Recurrent Neural Networks

Posted on Dec 18, 2020

Introduction

During this course, I had the pleasure of discovering what Recurrent Neural Networks were. Since the evaluation associated to this course is mostly based on my understanding on the course, I’ll try and be the clearest possible to show how much I’ve learned.

Sequence Modelling

As said in the course, sequential data is everywhere. Wether in stock exchange data, music, texts, proteines, audio etc. What we mean by sequence is an enumeration of possibly repeated objects. And a specific order in the sequence leads to a specific result : a different sequence of amino acids will lead to a different protein.

The question is : Can you use a Feed Forward Neural Network to complete classification over what we defined as a sequence ? The answer is no. Because of the variable size of the input (we need it to be fixed..) a regular FFNN would lead to incorrect predictions if the right architecture is not chosen, it would suffer from not having good generalisation and thus we would endlessly have to readapt our structure to make it fit for tiny different problems.

Sequence Modelling is thus the ability of a network, to make predictions about any type of sequential data. Google Trad is a perfect example of a model that is able to handle sequential data.

Recurrent Neural Networks

Reuccrent Neural Networks are able to handle variable length of inputs and outputs, preserve sequential information and have a good generalisation.

But even if they are different than the regular Feed Forward Neural Network, they are still inspired by the human brain.

Behaving in the same way that our brain, RNN take into account all of what’s has been fed to him through a recurrent relation : h !

Basic architecture

Basically the RNN is going to take into account through each time step the information about previous time steps, therefore the network keeps in memory everything that passes as a human brain would do.

In RNN we still need as in regular NN to minimise the loss in order to improve accuracy. To do so, weights are not updated at each time step but in the end ! To do so, RNN use a backpropagation through time. The system basically goes back in time (ie the sequence) and backpropagates the error like in a NN. But the BPTT is more complex than the regular one because it akes into account all of the previous steps in time. For simple models like the Vanilla one, Gradient Explosion & Gradient Vanishing are thus very common because of the computing complexity.

These problems with the gradient mainly come with the fact that long sequence may encapsluate the missing information in the very first part of the sequence. To retrieve it would mean that the RNN must not loose any information throughout its whole computation which is mostly impossible. To solve this issue, LSTM or Long Short Term Memory Networks are used.

LSTM

Instead of having just one neuron in the repeating module, LSTM have four which aim to help with long-term dependencies.

These four “neurons” or gates filter information, by forgetting it or deciding what to write, or how much to write and what to output. Basically they are behaving as a human brain would do, trying to remember the most accurate and useful information.
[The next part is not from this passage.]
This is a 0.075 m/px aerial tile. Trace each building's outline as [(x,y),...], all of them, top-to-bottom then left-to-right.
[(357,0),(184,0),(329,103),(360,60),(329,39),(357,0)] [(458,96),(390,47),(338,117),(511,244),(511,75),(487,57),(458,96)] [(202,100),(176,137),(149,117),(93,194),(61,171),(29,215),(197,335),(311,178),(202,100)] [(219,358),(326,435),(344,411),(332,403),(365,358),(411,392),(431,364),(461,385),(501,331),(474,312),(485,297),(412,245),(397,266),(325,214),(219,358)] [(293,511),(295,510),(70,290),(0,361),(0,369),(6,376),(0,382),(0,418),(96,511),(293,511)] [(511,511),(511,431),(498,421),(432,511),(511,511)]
This solution solves in practive the problems faced with the gradient.

Applications

RNN are used in various fields, Language Modelling (Predicting the last word of a sentence), Image Generation (trying to predict the next image in a sequence), Sequence to Sequence (translation for example), Visual Question Answering (outputting information about a given picture), Hand Gesture Recognition etc.

The main problem with RNN is that they need to wait until all the data has been proceeded before being able to make a prediction…
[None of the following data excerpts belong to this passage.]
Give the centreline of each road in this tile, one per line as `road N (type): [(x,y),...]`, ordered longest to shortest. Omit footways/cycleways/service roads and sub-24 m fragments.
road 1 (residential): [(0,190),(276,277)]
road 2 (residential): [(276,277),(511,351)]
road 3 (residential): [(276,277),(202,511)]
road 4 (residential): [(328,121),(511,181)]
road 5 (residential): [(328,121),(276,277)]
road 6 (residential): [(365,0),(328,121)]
But this field is particularly exciting mostly with the topic of Attention : The idea is to let every step of an RNN pick information to look at from some larger collection of information. For example, if you are using an RNN to create a caption describing an image, it might pick a part of the image to look at for every word it outputs.

The ideas of style transfer and its unlimited potential truly highlight how important RNN might become in art, culture or something we might even not know yet…

The lab

Unfortunately, I could not quite finish the lab 😢 …

So I’ve decided to focus on the explanation of my understanding of the course.

To make up for the lab uncompletion I would like to give you some feedback about the course.

I’ve enjoyed a lot discovering another aspect of AI, mostly because I did not know about RNN or at least the basic concept behind it.

You were really pedagogue and enthusiatic and I thank you for that.